Fragmento =>
Hop: “¿No te extraña ver un conejo que habla?”David Hasselhoff: “Mi mejor amigo es un coche que habla.”
Aunque aquí estas tradiciones las cumplamos sin que signifiquen mucho para nosotros, estamos hartos de ver películas en las que se pone en peligro la capacidad de Papá Noel para repartir regalos, lo cual malograría la Navidad. ‘Hop’ (2011) nos cuenta la misma historia, pero es el conejito de Pascua quien no quiere llevar a cabo su reparto en lugar de Santa y es la Semana Santa lo que está en peligro. E. B. es un conejo adolescente que debe heredar la profesión de su padre, Easter Bunny, pero que, en lugar de ello, desea convertirse en batería de rock y viajar por el mundo. Decide probar suerte en Hollywood, donde Fred, un vago al que sus padres acaban de echar de casa para que encuentre trabajo y piso, lo atropella. E. B. – Hop en el doblaje y en los subtítulos– finge que está herido, por lo que Freddy se siente obligado a llevarlo a la mansión que tiene que vigilar durante la ausencia de los dueños.
Tim Hill, director de ‘Alvin y las ardillas’, y los productores de ‘Gru, mi villano favorito’ se unen para llevar a cabo un producto que cuenta con un 3D de movimientos fluidos y creíbles, con un diseño simpático de personajes animales y con una perfecta integración entre la animación y la imagen real. Se ha desdeñado la opción de otras películas infantiles de ofrecer una segunda lectura que atraiga a los adultos y el público objetivo son los niños y niñas de muy corta edad, ni siquiera los jóvenes o los adolescentes. Pero me da la impresión de que incluso a los más infantes, como mucho, lograrán contentarlos, no entusiasmarlos o divertirlos.

Pruébalo =>
Indica si cada afirmación concuerda con la reseña de ‘Hop’ y responde sí o no, citando literalmente las palabras de la reseña que lo deciden. 1. E. B. prefiere dedicarse a la música antes que heredar el oficio de su padre. 2. La película incluye una segunda lectura pensada para atraer a los adultos. 3. Fred lleva al conejo a la casa de sus padres.

Datos proporcionados =>
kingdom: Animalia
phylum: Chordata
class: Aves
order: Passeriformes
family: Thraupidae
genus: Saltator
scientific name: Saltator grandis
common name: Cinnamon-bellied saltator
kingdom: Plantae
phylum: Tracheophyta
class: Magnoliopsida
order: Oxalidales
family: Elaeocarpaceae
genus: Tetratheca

Respuesta =>
1. Sí: «desea convertirse en batería de rock y viajar por el mundo».
2. No: «Se ha desdeñado la opción de otras películas infantiles de ofrecer una segunda lectura que atraiga a los adultos».
3. No: «Freddy se siente obligado a llevarlo a la mansión que tiene que vigilar durante la ausencia de los dueños».